Buyer of Pinal County farmland says exporting is key to economy

Pinal County farmland
Jackob Andersen / KJZZ photo

By Gary Nelson | The Republic | azcentral.com

(Disclosure: Rose Law Group represents Pinal Land Holdings)

The man who is putting $135 million in Mesa’s pocket over the next few years thinks he’ll come out on the long end of the deal over time.

Jackob Andersen is president of Pinal Land Holdings LLC, which was formed last year and is buying the more than 11,000 acres of Pinal County farmland that Mesa purchased in the 1980s for water rights.

The first phase, $20 million for 1,626 acres, closed in December.

Andersen also is president of Farm Sources International Holdings LLC, which offered to buy the land in 2012 and which through a subsidiary will manage farming operations on the parcels.

The companies are only part of An­dersen’s business interests, which in­clude the Central Arizona Commerce Park, a 580-acre industrial and shipping center in Casa Grande. He also has had projects in the United Kingdom, where he grew up, under different corporate banners.

It was that global perspective that fueled his interest in Mesa’s land, Ander­sen told The Republic during an inter­view at his Scottsdale headquarters — perhaps the only Class A office space in the region that, thanks to product dis­plays, actually smells like a hayfield.

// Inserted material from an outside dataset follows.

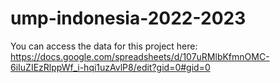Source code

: # ump-indonesia-2022-2023

You can access the data for this project here: https://docs.google.com/spreadsheets/d/107uRMlbKfmnOMC-6iIuZIEzRlppWf_i-hqi1uzAvlP8/edit?gid=0#gid=0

Farm Sources International already had extensive farming operations in Ari­zona, including about 2,000 acres and a factory near Stanfield that turns hay and similar crops into cubed livestock feed for shipment around the world. Andersen said he got into that busi­ness several years ago because invest­ment experts had told him there was a solid future in export-based agriculture.

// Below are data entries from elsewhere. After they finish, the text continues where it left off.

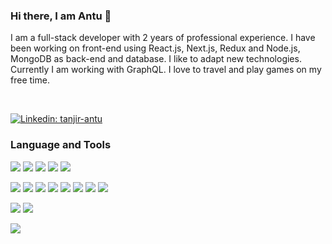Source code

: ### Hi there, I am Antu 👋
<!-- Bio -->
I am a full-stack developer with 2 years of professional experience. I have been working on front-end using React.js, Next.js, Redux and Node.js, MongoDB as back-end and database. I like to adapt new technologies. Currently I am working with GraphQL. I love to travel and play games on my free time.

<br />

[![Linkedin: tanjir-antu](http://img.shields.io/badge/-TANJIRANTU-0077B5?style=for-the-badge&logo=linkedin&link=https://www.linkedin.com/in/tanjir-antu/)](https://www.linkedin.com/in/tanjir-antu/)

### Language and Tools

<!-- Language -->
![](https://img.shields.io/badge/-JavaScript-565555?style=flat-square&logo=javascript)
![](https://img.shields.io/badge/-.NET-5C2D91?style=flat-square&logo=.net)
![](https://img.shields.io/badge/-PHP-777BB4?style=flat-square&logo=Php)
![](https://img.shields.io/badge/-Java-007396?style=flat-square&logo=java)
![](https://img.shields.io/badge/-Bash-4EAA25?style=flat-square&logo=GNU%20Bash)

<!-- Frameworks -->
![](https://img.shields.io/badge/-Node.js-282830?style=flat-square&logo=node.js)
![](http://img.shields.io/badge/-Express.js-282830?style=flat-square&logo=express.js)
![](http://img.shields.io/badge/-Hapi.js-282830?style=flat-square&logo=hapi.js)
![](http://img.shields.io/badge/-Socket.io-282830?style=flat-square&logo=socket.io)
![](http://img.shields.io/badge/-React-282830?style=flat-square&logo=react)
![](http://img.shields.io/badge/-Redux-282830?style=flat-square&logo=redux)
![](http://img.shields.io/badge/-Next.js-282830?style=flat-square&logo=next.js)
![](http://img.shields.io/badge/-GrqphQL-282830?style=flat-square&logo=graphql)

<!-- DB -->
![](http://img.shields.io/badge/-MongoDB-282830?style=flat-square&logo=mongodb)
![](http://img.shields.io/badge/-MySql-282830?style=flat-square&logo=mysql)

<!-- Tools & Platforms -->
![](http://img.shields.io/badge/-Digitalocean-282830?style=flat-square&logo=digitalocean)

“What does America need to do?” he said. “America needs to cramp down our little deficit that we have hanging over our children’s heads. … So how are we go­ing to make that work? We start busi­nesses that export.”

The global future for American farm products looks rosy because of soaring populations and limited land resources in other parts of the world, Andersen said.

The farmers currently leasing from Mesa will stay there, free to sell their crops as they see fit. An FSI subsidiary will farm some of the land directly.

But income from those operations won’t cover the $135 million to be paid Mesa over the next 5 1 ⁄ for leases and purchases, Andersen said. Over time, he expects the land, between Coo­lidge and Eloy, to become ripe for development.

For one thing, two long-range trans­portation plans would fuel Pinal County growth. One calls for a freeway from Mesa’s Gateway area through central Pi­nal County; the other for a commuter rail line between Phoenix and Tucson.

For another, Andersen sees burgeon­ing job prospects in the region. In addi­tion to his own Casa Grande business park, Andersen mentioned Phoenix Mart, a 1.5 million-square-foot, under­construction facility that will serve as a wholesale-shopping center for business­es.

Phoenix Mart expects to create as many as 9,000 jobs, and Andersen said those people will need places to live and shop.

“I don’t think anybody has to think 11,000 acres is suddenly going to vanish and be houses over the next two years,” Andersen said.

But over time, he said, the ambitious communities in Pinal County will grow, and land values will do so as well.

Mesa paid nearly $30 million for the farms because the growing city figured it would need the water rights. But as other water sources emerged, the Pinal farms became superfluous.

Mesa hired land broker Nate Nathan — whose Scottsdale office is literally a stone’s throw from Andersen’s — to mar­ket the land in 2007, missing the high point of Arizona’s last real-estate bubble.

The land proved to be money in the bank nonetheless. A couple years ago, Mesa created an economic development fund into which it will funnel the Pinal proceeds.